Technological advancements, varietal development, consumer product knowledge - these are just a few of the changes seen in the last 25 years at Delta, B.C.-based Windset Farms. John Newell, chief operating officer, reflects as the grower celebrates 25 years of operating in the controlled environment agriculture (CEA) space.
Harvesting Windset's Concerto Grape Tomatoes.
“Twenty five years ago, technologies were very minimal. Some of our growers even remember hand-pollinating the plants,” says Newell. However, through the years, technologies have advanced in many areas of the operation, from growing to packing and more. “We pride ourselves on having the newest technologies and are always exploring the latest advancements. Our growers are also always researching and trialing new varieties to find better tasting fruits,” he says.
In turn, that has helped with Windset’s varietal developments in its offerings, most of which have been in the past decade particularly. “When we first started growing tomatoes, there weren’t nearly as many tomato varieties available in the market. Today, you can find all sorts of sizes, colors, and flavors,” says Newell. He notes that Windset is constantly testing new varieties and that its Symphony Tomato Medley pack has seen the most changes over the years and continues to improve.
Watching the trends
One of the more recent trends in its offerings are snacking items, which for Windset include Symphony Tomato Medley, Cameo Cherry Tomatoes on the Vine, and Fresco Baby Cucumbers.
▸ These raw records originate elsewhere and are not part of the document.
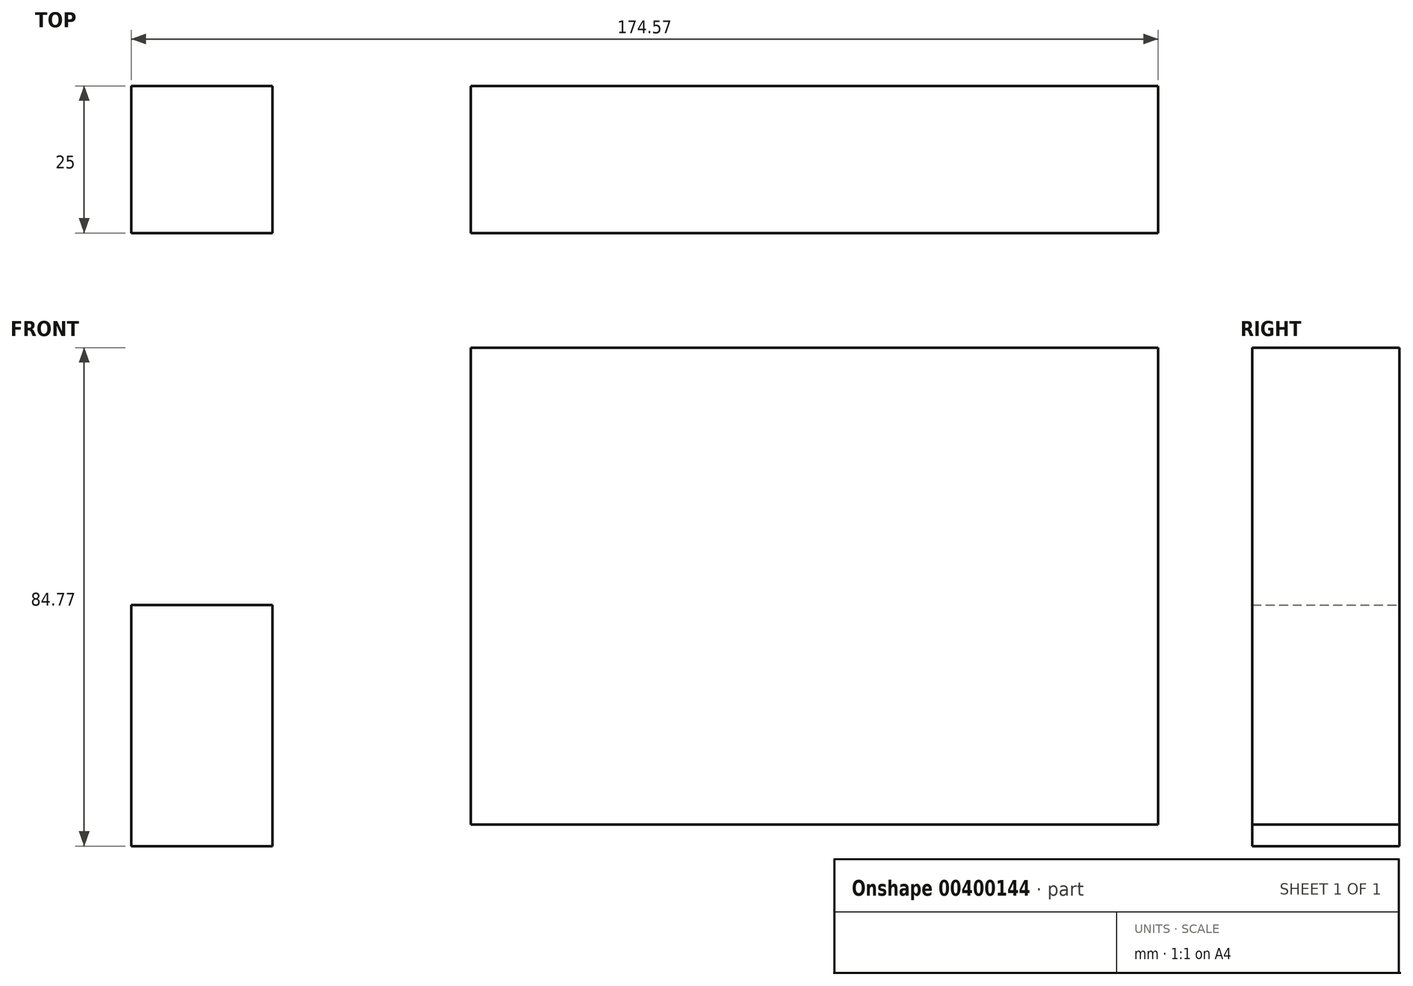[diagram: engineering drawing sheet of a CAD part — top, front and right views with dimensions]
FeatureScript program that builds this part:
annotation { "Feature Type Name" : "Feature", "Feature Type Description" : "" }
export const myFeature = defineFeature(function(context is Context, id is Id, definition is map)
    precondition{}
    {
        {
            var Q0;
            Q0=qCreatedBy(makeId("Front.planeOp"),FACE);
            var sketch = newSketch(context, id + "F0", { "sketchPlane" : qUnion([Q0])});
            skLineSegment(sketch, "E0.bottom", {"start": v(-76.44, 40.69) * mm, "end": v(-52.4, 40.69) * mm});
            skLineSegment(sketch, "E0.top", {"start": v(-76.44, 81.67) * mm, "end": v(-52.4, 81.67) * mm});
            skLineSegment(sketch, "E0.left", {"start": v(-76.44, 40.69) * mm, "end": v(-76.44, 81.67) * mm});
            skLineSegment(sketch, "E0.right", {"start": v(-52.4, 40.69) * mm, "end": v(-52.4, 81.67) * mm});
            skPoint(sketch, "E0.middle", {"position": v(-64.42, 61.18) * mm});
            skLineSegment(sketch, "E1.bottom", {"start": v(-18.7, 44.34) * mm, "end": v(98.13, 44.34) * mm});
            skLineSegment(sketch, "E1.top", {"start": v(-18.7, 125.46) * mm, "end": v(98.13, 125.46) * mm});
            skLineSegment(sketch, "E1.left", {"start": v(-18.7, 44.34) * mm, "end": v(-18.7, 125.46) * mm});
            skLineSegment(sketch, "E1.right", {"start": v(98.13, 44.34) * mm, "end": v(98.13, 125.46) * mm});
            skPoint(sketch, "E1.middle", {"position": v(39.72, 84.9) * mm});
            skSolve(sketch);
        }
        {
            var Q0;
            Q0 = qSketchRegion(id + "F0", true);
            extrude(context, id + "F1", {"entities" : qUnion([Q0]), "depth" : 25 * mm});
        }
    });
Last year, the company also introduced Heirloom Tomatoes. “These ugly, beautiful tomatoes are a huge hit with our customers and we expect demand to keep increasing as more and more chefs and social media influencers are incorporating them into recipes,” says Newell.
Left: John Newell; right: Cameo Cherry Tomatoes on the Vine, which are part of Windset's snacking offerings.
Windset has also focused on offering unique items such as Crescendo Sweet Long Peppers and Gusto Shishito Peppers. “These have been particularly popular during the pandemic as people get more creative in their kitchens,” says Newell. That creativity is expected to carry through to the holidays this year - snack boards, for instance, are predicted to continue to be popular, and for Windset, that means focusing on moving key items for boards such as its Fresco Baby Cucumbers and Dolce Sweet Mini Peppers. “Consumers are really enjoying cooking at home these days, and we’ve seen a demand increase for tomatoes on the vine (TOVs) and beefsteak tomatoes because of it, especially during the winter season, for hearty soups and stews.”
In fact, the knowledge that consumers have around their food is another significant development Windset has seen in the industry. “Customers are more educated on growing practices and sustainability initiatives. With so much information out there, it’s important that everything we do leaves the lowest impact on our environment,” Newell commented. “Sustainability has always been extremely important to us, but now, more than ever, we have to make sure we are educating our customers on what we are doing to address their concerns.”
The importance of sustainability
Environmental sustainability is also one of the most important factors Newell sees for the future of growing. “Both in British Columbia and California, we have seen effects of climate change, including massive forest fires, extreme heat, and rainstorms. At Windset Farms, we do everything we can to reduce our carbon footprint and will continue to operate in the most sustainable way possible.”
Along with locations in British Columbia and California, Windset also has partner growers in Mexico. November is traditionally a transition month and product is finishing up in Canada. “Looking ahead, our production in California is looking great and Mexican production is increasing steadily. Holiday demand will start to pick up, and between our California and Mexico operations, we are ready to take on the supply increase.”
Windset lowers its electrical footprint and dependency on local power grids with solar panel systems. It also uses CO2 by collecting 100 percent of the CO2 generated from boilers and feeds it to its plants to increase photosynthesis.
Meanwhile, demand for greenhouse-grown vegetables is shifting back to pre-pandemic levels from a customer mix perspective. “This time last year restaurants were still struggling and people were not 100 percent comfortable with dining out. Most of the supply was going to grocery stores. This year we are starting to see those restaurant and foodservice customers come back,” Newell says.
As Windset looks towards its future to meet that shift in demand, Newell says it is going to celebrate this milestone by showing its appreciation for its team members. “Whether they’ve been with the company since its inception 25 years ago or have just joined our team, we value every employee’s input and dedication to deliver fresh produce to the world."